Intro to Stock Markets

Course Outline

Intro to Stock Markets

Today, we’ll examine a new kind of financial intermediary: stock markets.

As an individual, you participate in the stock market when you buy a company’s shares. This turns you into a part-owner, entitled to some of the company's profits. Sometimes, profits are paid out directly via dividends. Other times, profits are reinvested for company growth. In this case, you benefit by seeing the value of your shares rise in tandem with this growth.

Still, the buying and selling of stock doesn't actually create any new investment. Buying and selling only transfers ownership between stockholders. What actually creates investment is when a company offers stock to the public for the first time (known as an Initial Public Offering or IPO), which is when it issues new shares to raise money for key ventures.

This process of turning savings into investment is what makes the stock market an intermediary.

A key caveat, though—buying stock essentially means betting on a company. As with all gambles, sometimes it pays off, sometimes, it doesn't. For you as a saver, this means some of your stocks will win, and others, not so much.

This volatility makes stock markets more risky than banks. Bank savers typically don't have to worry about fluctuations in the value of their deposits.

As for the entrepreneurial side, the stock market is a key institution encouraging new businesses. For a founder, the payoff typically comes during the IPO. An IPO allows founders to sell some of their ownership (in a now more-valuable company) so they can diversify their own holdings.

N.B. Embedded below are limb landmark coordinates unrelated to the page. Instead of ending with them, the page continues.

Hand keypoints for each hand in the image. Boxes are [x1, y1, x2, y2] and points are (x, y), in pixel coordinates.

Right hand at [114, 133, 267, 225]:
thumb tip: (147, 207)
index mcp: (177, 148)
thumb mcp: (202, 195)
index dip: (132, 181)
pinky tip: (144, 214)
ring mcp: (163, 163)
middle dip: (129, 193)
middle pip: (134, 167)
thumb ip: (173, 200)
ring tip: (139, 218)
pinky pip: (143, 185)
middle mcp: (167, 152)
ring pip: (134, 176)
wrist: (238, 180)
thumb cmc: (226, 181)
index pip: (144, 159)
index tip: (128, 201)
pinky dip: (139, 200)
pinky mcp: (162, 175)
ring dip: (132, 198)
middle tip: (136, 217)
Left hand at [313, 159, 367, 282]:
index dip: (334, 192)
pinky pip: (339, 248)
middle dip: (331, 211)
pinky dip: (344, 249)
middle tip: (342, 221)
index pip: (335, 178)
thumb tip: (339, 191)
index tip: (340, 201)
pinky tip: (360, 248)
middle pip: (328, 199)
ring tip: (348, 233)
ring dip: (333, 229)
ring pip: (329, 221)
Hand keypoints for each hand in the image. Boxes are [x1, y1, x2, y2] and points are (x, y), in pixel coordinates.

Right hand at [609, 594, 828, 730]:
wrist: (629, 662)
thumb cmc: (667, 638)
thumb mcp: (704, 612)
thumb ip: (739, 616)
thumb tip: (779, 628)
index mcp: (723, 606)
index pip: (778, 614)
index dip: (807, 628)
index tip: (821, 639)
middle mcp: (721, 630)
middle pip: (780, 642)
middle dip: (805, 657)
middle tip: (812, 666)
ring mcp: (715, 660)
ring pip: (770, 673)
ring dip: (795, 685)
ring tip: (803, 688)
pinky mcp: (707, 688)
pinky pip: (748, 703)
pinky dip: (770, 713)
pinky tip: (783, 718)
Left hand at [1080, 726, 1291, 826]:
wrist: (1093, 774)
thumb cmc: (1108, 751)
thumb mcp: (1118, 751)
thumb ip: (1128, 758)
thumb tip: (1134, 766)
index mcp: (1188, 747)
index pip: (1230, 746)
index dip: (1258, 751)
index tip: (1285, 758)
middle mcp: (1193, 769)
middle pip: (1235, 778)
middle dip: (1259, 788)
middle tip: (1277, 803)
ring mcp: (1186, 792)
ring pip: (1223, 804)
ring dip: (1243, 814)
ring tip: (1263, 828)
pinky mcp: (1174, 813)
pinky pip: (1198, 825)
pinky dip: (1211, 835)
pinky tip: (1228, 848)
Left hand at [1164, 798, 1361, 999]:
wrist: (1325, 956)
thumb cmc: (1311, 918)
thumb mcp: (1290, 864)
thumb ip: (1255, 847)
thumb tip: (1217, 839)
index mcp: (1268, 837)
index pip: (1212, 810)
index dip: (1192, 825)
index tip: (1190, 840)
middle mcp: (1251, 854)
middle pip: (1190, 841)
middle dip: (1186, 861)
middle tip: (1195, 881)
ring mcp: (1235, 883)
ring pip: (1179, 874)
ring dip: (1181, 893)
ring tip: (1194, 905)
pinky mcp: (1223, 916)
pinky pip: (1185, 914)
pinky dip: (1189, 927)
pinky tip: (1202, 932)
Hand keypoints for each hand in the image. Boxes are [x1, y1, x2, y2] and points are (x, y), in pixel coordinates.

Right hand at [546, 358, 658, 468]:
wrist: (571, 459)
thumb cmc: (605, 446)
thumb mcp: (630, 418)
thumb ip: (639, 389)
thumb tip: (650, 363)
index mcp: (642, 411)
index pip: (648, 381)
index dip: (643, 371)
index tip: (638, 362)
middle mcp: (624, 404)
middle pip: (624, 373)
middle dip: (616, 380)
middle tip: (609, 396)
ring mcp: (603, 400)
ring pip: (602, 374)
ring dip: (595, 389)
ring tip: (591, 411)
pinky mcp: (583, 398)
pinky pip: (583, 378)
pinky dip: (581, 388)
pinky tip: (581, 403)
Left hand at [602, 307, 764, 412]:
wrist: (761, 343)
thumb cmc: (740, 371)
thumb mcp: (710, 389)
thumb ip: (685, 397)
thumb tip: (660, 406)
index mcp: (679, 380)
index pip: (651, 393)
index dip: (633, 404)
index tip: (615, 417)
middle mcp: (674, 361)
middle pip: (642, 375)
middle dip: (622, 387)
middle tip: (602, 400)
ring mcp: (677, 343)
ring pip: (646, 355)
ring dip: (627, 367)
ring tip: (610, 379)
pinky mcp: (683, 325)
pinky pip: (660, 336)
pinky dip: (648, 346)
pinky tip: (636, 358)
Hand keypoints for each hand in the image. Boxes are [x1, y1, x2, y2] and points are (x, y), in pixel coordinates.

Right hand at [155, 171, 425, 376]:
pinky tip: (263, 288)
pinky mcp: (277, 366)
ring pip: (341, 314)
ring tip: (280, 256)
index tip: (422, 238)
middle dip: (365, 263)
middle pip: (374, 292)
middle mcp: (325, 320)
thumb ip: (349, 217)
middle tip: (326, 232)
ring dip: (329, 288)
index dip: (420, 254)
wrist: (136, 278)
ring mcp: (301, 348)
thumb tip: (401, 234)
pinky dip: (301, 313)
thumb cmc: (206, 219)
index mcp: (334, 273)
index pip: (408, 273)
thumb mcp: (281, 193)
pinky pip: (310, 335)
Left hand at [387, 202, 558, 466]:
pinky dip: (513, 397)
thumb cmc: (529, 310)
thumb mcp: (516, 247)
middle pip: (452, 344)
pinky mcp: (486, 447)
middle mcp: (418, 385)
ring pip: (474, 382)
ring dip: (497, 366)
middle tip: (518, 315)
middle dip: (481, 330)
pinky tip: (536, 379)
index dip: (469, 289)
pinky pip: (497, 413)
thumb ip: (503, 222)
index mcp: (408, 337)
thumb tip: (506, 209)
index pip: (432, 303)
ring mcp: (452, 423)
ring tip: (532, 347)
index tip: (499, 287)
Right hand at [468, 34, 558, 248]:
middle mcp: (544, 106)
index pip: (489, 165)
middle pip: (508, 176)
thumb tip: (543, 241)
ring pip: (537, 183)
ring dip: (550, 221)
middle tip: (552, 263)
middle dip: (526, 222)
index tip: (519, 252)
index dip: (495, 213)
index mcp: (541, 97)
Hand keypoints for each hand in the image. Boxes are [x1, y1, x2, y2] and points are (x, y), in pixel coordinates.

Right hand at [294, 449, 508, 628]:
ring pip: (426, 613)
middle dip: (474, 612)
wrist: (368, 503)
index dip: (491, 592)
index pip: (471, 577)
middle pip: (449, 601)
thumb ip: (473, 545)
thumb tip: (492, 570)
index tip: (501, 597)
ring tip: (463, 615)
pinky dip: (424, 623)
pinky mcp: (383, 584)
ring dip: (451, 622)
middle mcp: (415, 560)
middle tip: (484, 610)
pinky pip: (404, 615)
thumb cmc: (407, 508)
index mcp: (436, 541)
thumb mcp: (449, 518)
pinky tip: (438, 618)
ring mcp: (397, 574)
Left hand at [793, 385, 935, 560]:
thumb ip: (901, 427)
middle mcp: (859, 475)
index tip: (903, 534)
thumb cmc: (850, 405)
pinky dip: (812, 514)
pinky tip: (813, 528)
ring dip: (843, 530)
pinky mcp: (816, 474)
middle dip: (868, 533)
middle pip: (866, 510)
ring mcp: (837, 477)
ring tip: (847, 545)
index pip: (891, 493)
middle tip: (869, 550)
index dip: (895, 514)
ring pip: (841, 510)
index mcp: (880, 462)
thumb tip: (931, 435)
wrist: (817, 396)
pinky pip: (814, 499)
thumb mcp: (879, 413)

Next time, we'll look at the third kind of intermediary: bond markets.

Teacher Resources

Transcript

Let's continue our discussion of financial intermediaries by looking at stock markets. Stocks are shares of ownership in a corporation, and they're traded in organized markets called stock exchanges.

 

Let's go back to the example we've used before, Starbucks. A member of the public could first buy shares of Starbucks in 1992, after it completed its Initial Public Offering, or IPO, otherwise known as going public. If you own Starbucks shares, you're a part owner of the Starbucks corporation, and you're entitled to a share of the firm's profits. Sometimes you receive this profit directly through a dividend payment. Profits can also be reinvested in the business to grow it, hopefully increasing the value of your shares if you ever decide to sell. It's important to note that when we think about turning savings into investment through buying stocks, it's not the typical buying and selling of existing shares of stock that we're thinking of. That just transfers ownership from one shareholder to another.

 

 

It doesn't mean that Starbucks actually has additional money to invest. It's when new shares of stock are issued and sold that savings are turned into investment. That happens at the IPO, the Initial Public Offering, or when firms decide to issue new shares of stock, often as part of a plan to raise money to invest in significant new business ventures. The existence of stock markets is a key institution for encouraging entrepreneurship. Selling shares directly raises money to fund big ideas -- that's clear. But less obviously, IPOs provide a big payoff for founders and venture capitalists who invested their time and money when the firm was just a risky startup. Once a company goes public, founders and initial investors can sell some of their ownership in order to diversify their own holdings.

 

 

Here's an important difference between banks and stock markets. When you purchase a stock, you're essentially making a bet on the success of that company. So, when it comes to the stock market, some savers will wind up happy and others will wind up a little bit sad. So, the stock market can be a riskier method of investment than investing through banks. Bank savers typically do not have to deal with risky ups and downs in the value of their deposits. Next up, we're going to look at another type of financial intermediary -- the bond market.